I believe the Win, Loss ratio can be AND should be consistent over the years if it's part of one's plan. Just take the fibs and do the math to risk your percentage.
As for the edge ... it's a trader's nightmare you're talking about. Even death looks prettier. But adaptation is part of the grand scheme.

Thanks
 
...But adaptation is part of the grand scheme...

Yeah, tell me about it. I'm having a tough time adapting.

Win 9 out of 10 times and gain 1% of the account, great! Lose one time out of those 10 and lose 1% of the account, your W/L ratio is 90%, but your P/L is zero.
 
Yeah, tell me about it. I'm having a tough time adapting.

Win 9 out of 10 times and gain 1% of the account, great! Lose one time out of those 10 and lose 1% of the account, your W/L ratio is 90%, but your P/L is zero.

Finally done a Monte Carlo :
upload_2020-2-2_5-7-34.png


Guess there is a problem in what you've said.
 
Last edited:
Finally done a Monte Carlo :
View attachment 218282

Guess there is a problem in what you've said.

My logic is infallible.

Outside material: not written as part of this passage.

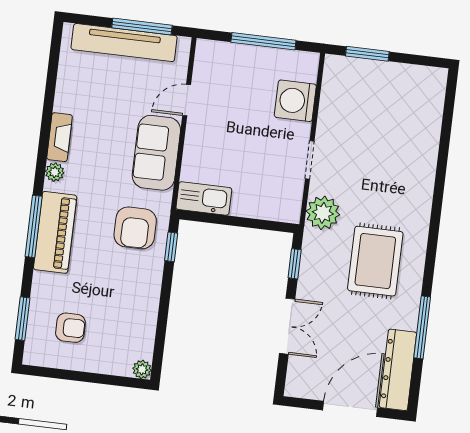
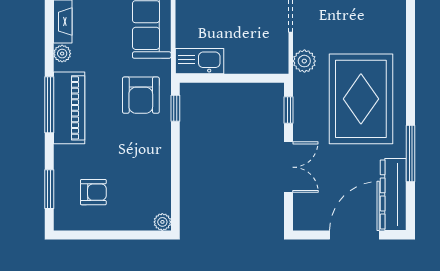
plant: (323, 213) -> (304, 61), width x0.73, depth x0.73
rug: (375, 261) -> (361, 99), width x1.37, depth x1.44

If you trade nine times to gain 1% of your account, and then on trade number ten you lose 1% of your account including those profits, you are net zero.

So ten steps up to go 10 steps back. You go nowhere. Put that into your Monte Crisco and smoke it.

And if you do not believe me, GTFO of your simulations, and just trade your darn thing. Prove me wrong about the W/L ratio! Stop running atomic-bomb simulations, and trade your account.
 
My logic is infallible. If you trade nine times to gain 1% of your account, and then on trade number ten you lose 1% of your account including those profits, you are net zero.

So ten steps up to go 10 steps back. You go nowhere. Put that into your Monte Crisco and smoke it.

And if you do not believe me, GTFO of your simulations, and just trade your darn thing. Prove me wrong about the W/L ratio! Stop running atomic-bomb simulations, and trade your account.

Oki. My mistake.
Thought you were sayin +9-1=0
Got nothing to do but to sleep so I toy a little bit.
 
These 4 strategies all have an expectancy of 0.5%
But their P(win), P(Loss), %(Win) and %(Loss) are different.
We can see that strategy that win more often are less volatile / risky.
Even though their R/R is less than 1. Means are the same, profitability is equal.
A mean being lower than its median indicate greater downside risk so don't be fooled by its max.

For comparison I've set the risk equal among strategies (0.99 aka 1%)

upload_2020-2-2_7-33-23.png


This is for 253rd bet according to 50K paths starting from 100.
 
Last edited:
Err do you need to go through all this exercise ? Just read Virtu financial reports and you can see how a tiny edge(HFT) compounds to the moon.